▶ _Task brief_:
Omit every picture and return the rest of the data unaltered.

▶ _Information given_:

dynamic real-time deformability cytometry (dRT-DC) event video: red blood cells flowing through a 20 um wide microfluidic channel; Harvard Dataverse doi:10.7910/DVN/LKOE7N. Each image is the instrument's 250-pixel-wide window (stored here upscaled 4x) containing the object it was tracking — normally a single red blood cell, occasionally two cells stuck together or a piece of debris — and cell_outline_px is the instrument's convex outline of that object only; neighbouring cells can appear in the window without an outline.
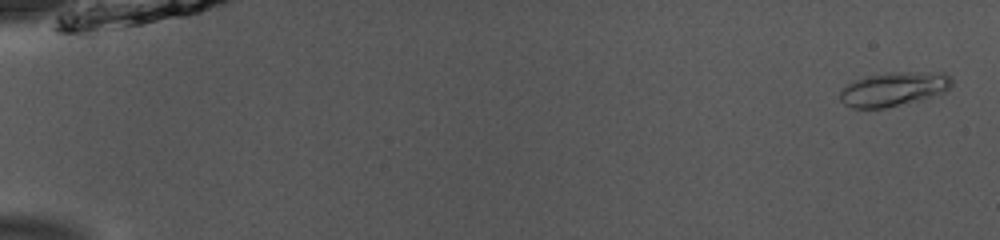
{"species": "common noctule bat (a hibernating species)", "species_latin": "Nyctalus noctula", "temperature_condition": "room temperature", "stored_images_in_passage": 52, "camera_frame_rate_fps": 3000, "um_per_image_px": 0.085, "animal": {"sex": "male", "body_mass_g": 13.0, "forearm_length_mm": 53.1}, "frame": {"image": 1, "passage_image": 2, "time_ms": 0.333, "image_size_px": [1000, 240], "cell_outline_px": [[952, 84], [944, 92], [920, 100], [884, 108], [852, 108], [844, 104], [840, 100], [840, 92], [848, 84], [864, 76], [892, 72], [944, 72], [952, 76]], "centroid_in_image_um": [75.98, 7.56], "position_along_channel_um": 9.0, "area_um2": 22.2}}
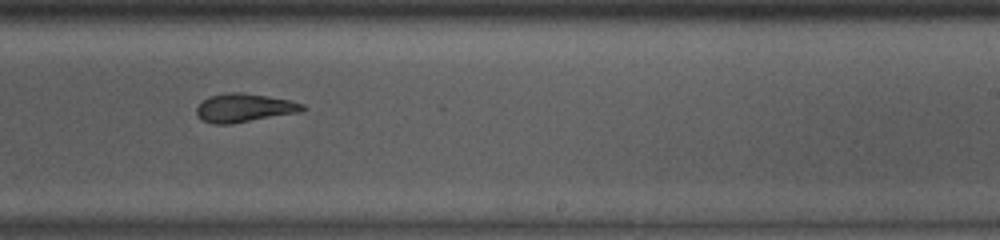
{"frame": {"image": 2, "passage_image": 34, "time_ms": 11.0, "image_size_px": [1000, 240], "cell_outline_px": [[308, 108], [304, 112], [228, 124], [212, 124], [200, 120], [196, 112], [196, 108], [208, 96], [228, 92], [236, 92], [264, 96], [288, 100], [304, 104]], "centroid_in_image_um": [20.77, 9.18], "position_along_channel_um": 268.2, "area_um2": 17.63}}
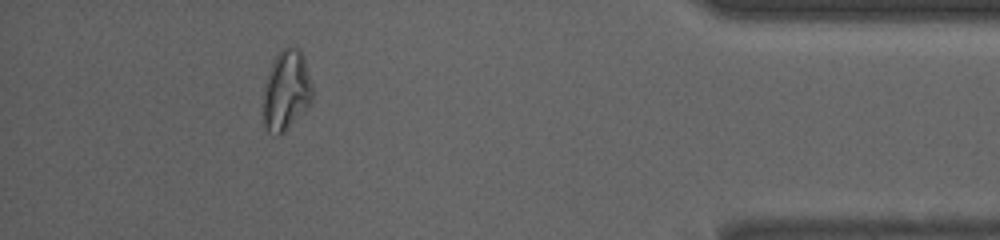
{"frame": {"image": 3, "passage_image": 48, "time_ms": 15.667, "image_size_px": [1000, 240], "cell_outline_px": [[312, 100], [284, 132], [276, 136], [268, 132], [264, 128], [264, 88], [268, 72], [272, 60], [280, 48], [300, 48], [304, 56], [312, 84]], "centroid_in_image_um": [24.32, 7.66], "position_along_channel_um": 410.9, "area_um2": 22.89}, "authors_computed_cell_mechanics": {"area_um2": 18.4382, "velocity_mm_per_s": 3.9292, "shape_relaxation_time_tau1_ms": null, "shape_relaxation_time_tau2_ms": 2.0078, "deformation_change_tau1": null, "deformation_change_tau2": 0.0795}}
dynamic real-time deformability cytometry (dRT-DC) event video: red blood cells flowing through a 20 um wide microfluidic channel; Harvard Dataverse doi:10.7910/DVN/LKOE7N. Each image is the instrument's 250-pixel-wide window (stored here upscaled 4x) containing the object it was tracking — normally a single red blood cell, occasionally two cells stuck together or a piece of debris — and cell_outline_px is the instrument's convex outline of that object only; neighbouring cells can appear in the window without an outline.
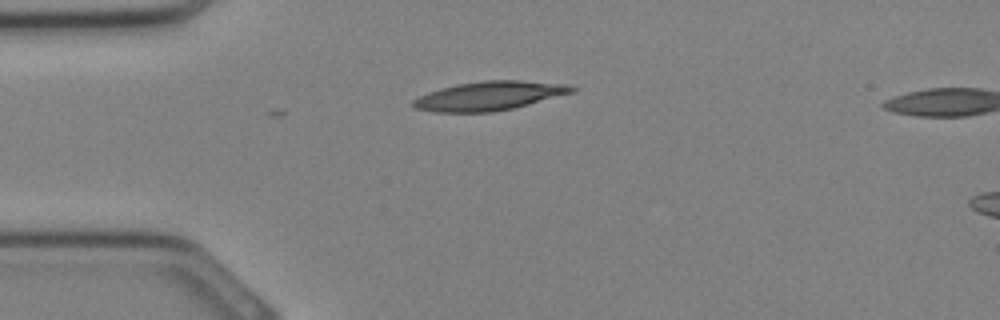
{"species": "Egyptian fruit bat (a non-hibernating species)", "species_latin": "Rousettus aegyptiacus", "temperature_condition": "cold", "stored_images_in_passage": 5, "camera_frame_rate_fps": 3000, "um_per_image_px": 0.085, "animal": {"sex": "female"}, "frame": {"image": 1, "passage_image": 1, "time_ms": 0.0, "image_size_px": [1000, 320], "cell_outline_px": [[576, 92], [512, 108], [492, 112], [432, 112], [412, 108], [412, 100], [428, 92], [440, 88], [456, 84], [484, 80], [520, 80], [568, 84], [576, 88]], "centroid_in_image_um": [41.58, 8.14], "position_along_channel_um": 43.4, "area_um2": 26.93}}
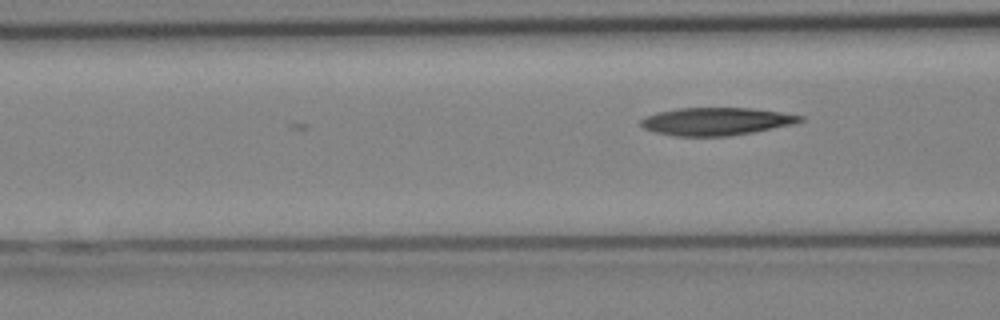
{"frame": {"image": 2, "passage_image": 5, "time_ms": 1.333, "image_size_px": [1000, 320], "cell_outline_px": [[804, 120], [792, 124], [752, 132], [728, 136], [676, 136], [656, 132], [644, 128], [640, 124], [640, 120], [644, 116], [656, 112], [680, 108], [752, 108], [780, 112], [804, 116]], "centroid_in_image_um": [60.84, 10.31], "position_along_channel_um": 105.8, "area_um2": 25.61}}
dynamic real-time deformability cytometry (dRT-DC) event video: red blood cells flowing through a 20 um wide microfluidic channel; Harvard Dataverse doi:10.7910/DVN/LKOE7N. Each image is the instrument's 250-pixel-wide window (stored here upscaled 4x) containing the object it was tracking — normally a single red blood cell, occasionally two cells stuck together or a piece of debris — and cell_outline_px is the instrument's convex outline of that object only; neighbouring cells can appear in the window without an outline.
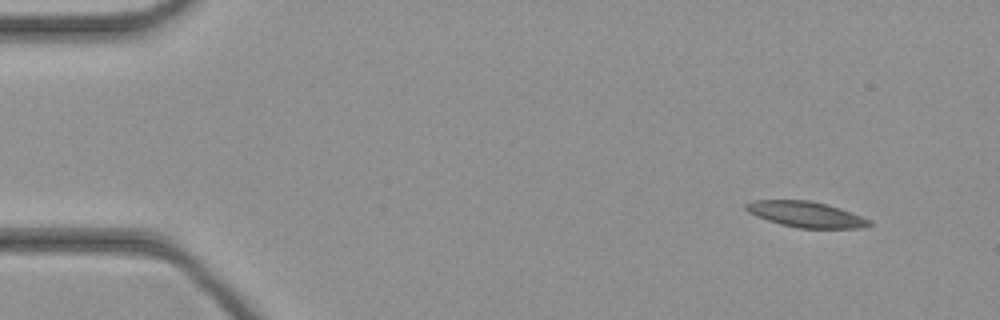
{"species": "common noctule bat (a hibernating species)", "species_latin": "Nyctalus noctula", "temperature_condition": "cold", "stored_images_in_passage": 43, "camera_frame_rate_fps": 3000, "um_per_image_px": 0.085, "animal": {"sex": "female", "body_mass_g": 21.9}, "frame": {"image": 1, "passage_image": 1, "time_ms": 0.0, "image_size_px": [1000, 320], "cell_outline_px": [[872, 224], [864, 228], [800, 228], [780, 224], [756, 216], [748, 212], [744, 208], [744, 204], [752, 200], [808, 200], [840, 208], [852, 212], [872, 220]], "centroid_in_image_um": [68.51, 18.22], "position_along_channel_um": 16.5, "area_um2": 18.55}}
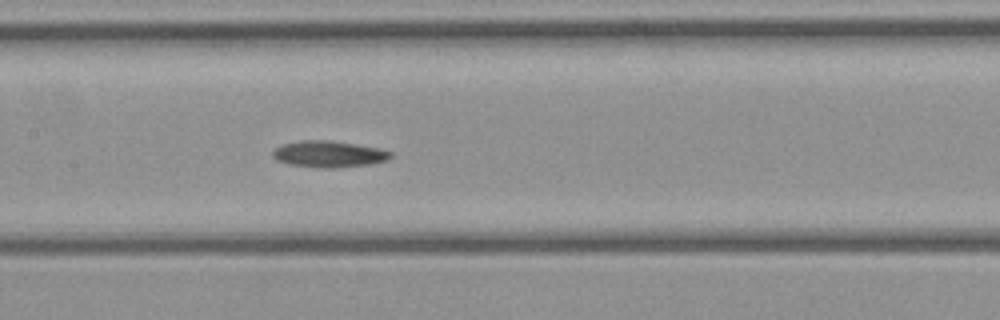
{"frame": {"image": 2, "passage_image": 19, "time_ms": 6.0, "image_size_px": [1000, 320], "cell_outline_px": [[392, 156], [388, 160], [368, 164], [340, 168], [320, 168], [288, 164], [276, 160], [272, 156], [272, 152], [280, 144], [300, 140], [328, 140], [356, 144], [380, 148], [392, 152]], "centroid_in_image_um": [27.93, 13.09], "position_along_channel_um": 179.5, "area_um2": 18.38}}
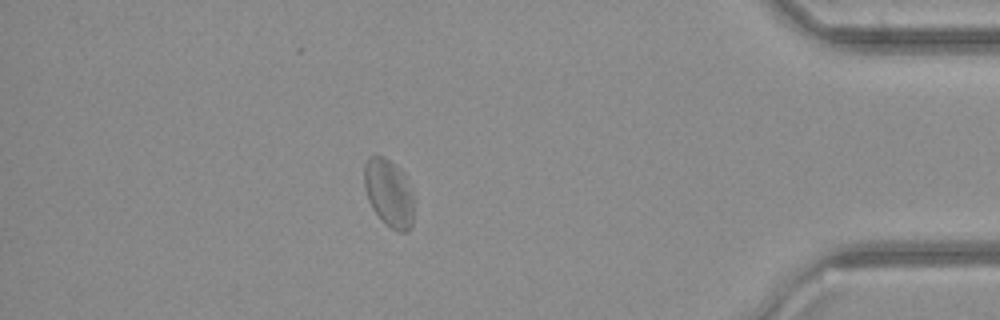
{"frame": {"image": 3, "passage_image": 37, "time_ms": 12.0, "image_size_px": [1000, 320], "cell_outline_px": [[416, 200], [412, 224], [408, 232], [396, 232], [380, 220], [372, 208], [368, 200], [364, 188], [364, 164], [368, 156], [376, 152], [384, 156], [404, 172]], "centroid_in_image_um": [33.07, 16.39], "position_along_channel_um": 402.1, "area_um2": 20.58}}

▶ _Written reply_:
dynamic real-time deformability cytometry (dRT-DC) event video: red blood cells flowing through a 20 um wide microfluidic channel; Harvard Dataverse doi:10.7910/DVN/LKOE7N. Each image is the instrument's 250-pixel-wide window (stored here upscaled 4x) containing the object it was tracking — normally a single red blood cell, occasionally two cells stuck together or a piece of debris — and cell_outline_px is the instrument's convex outline of that object only; neighbouring cells can appear in the window without an outline.
{"species": "common noctule bat (a hibernating species)", "species_latin": "Nyctalus noctula", "temperature_condition": "room temperature", "stored_images_in_passage": 52, "camera_frame_rate_fps": 3000, "um_per_image_px": 0.085, "animal": {"sex": "male", "body_mass_g": 13.0, "forearm_length_mm": 53.1}, "frame": {"image": 1, "passage_image": 2, "time_ms": 0.333, "image_size_px": [1000, 240], "cell_outline_px": [[952, 84], [944, 92], [920, 100], [884, 108], [852, 108], [844, 104], [840, 100], [840, 92], [848, 84], [864, 76], [892, 72], [944, 72], [952, 76]], "centroid_in_image_um": [75.98, 7.56], "position_along_channel_um": 9.0, "area_um2": 22.2}}
{"frame": {"image": 2, "passage_image": 34, "time_ms": 11.0, "image_size_px": [1000, 240], "cell_outline_px": [[308, 108], [304, 112], [228, 124], [212, 124], [200, 120], [196, 112], [196, 108], [208, 96], [228, 92], [236, 92], [264, 96], [288, 100], [304, 104]], "centroid_in_image_um": [20.77, 9.18], "position_along_channel_um": 268.2, "area_um2": 17.63}}
{"frame": {"image": 3, "passage_image": 48, "time_ms": 15.667, "image_size_px": [1000, 240], "cell_outline_px": [[312, 100], [284, 132], [276, 136], [268, 132], [264, 128], [264, 88], [268, 72], [272, 60], [280, 48], [300, 48], [304, 56], [312, 84]], "centroid_in_image_um": [24.32, 7.66], "position_along_channel_um": 410.9, "area_um2": 22.89}, "authors_computed_cell_mechanics": {"area_um2": 18.4382, "velocity_mm_per_s": 3.9292, "shape_relaxation_time_tau1_ms": null, "shape_relaxation_time_tau2_ms": 2.0078, "deformation_change_tau1": null, "deformation_change_tau2": 0.0795}}
dynamic real-time deformability cytometry (dRT-DC) event video: red blood cells flowing through a 20 um wide microfluidic channel; Harvard Dataverse doi:10.7910/DVN/LKOE7N. Each image is the instrument's 250-pixel-wide window (stored here upscaled 4x) containing the object it was tracking — normally a single red blood cell, occasionally two cells stuck together or a piece of debris — and cell_outline_px is the instrument's convex outline of that object only; neighbouring cells can appear in the window without an outline.
{"species": "Egyptian fruit bat (a non-hibernating species)", "species_latin": "Rousettus aegyptiacus", "temperature_condition": "cold", "stored_images_in_passage": 5, "camera_frame_rate_fps": 3000, "um_per_image_px": 0.085, "animal": {"sex": "female"}, "frame": {"image": 1, "passage_image": 1, "time_ms": 0.0, "image_size_px": [1000, 320], "cell_outline_px": [[576, 92], [512, 108], [492, 112], [432, 112], [412, 108], [412, 100], [428, 92], [440, 88], [456, 84], [484, 80], [520, 80], [568, 84], [576, 88]], "centroid_in_image_um": [41.58, 8.14], "position_along_channel_um": 43.4, "area_um2": 26.93}}
{"frame": {"image": 2, "passage_image": 5, "time_ms": 1.333, "image_size_px": [1000, 320], "cell_outline_px": [[804, 120], [792, 124], [752, 132], [728, 136], [676, 136], [656, 132], [644, 128], [640, 124], [640, 120], [644, 116], [656, 112], [680, 108], [752, 108], [780, 112], [804, 116]], "centroid_in_image_um": [60.84, 10.31], "position_along_channel_um": 105.8, "area_um2": 25.61}}
dynamic real-time deformability cytometry (dRT-DC) event video: red blood cells flowing through a 20 um wide microfluidic channel; Harvard Dataverse doi:10.7910/DVN/LKOE7N. Each image is the instrument's 250-pixel-wide window (stored here upscaled 4x) containing the object it was tracking — normally a single red blood cell, occasionally two cells stuck together or a piece of debris — and cell_outline_px is the instrument's convex outline of that object only; neighbouring cells can appear in the window without an outline.
{"species": "common noctule bat (a hibernating species)", "species_latin": "Nyctalus noctula", "temperature_condition": "cold", "stored_images_in_passage": 43, "camera_frame_rate_fps": 3000, "um_per_image_px": 0.085, "animal": {"sex": "female", "body_mass_g": 21.9}, "frame": {"image": 1, "passage_image": 1, "time_ms": 0.0, "image_size_px": [1000, 320], "cell_outline_px": [[872, 224], [864, 228], [800, 228], [780, 224], [756, 216], [748, 212], [744, 208], [744, 204], [752, 200], [808, 200], [840, 208], [852, 212], [872, 220]], "centroid_in_image_um": [68.51, 18.22], "position_along_channel_um": 16.5, "area_um2": 18.55}}
{"frame": {"image": 2, "passage_image": 19, "time_ms": 6.0, "image_size_px": [1000, 320], "cell_outline_px": [[392, 156], [388, 160], [368, 164], [340, 168], [320, 168], [288, 164], [276, 160], [272, 156], [272, 152], [280, 144], [300, 140], [328, 140], [356, 144], [380, 148], [392, 152]], "centroid_in_image_um": [27.93, 13.09], "position_along_channel_um": 179.5, "area_um2": 18.38}}
{"frame": {"image": 3, "passage_image": 37, "time_ms": 12.0, "image_size_px": [1000, 320], "cell_outline_px": [[416, 200], [412, 224], [408, 232], [396, 232], [380, 220], [372, 208], [368, 200], [364, 188], [364, 164], [368, 156], [376, 152], [384, 156], [404, 172]], "centroid_in_image_um": [33.07, 16.39], "position_along_channel_um": 402.1, "area_um2": 20.58}}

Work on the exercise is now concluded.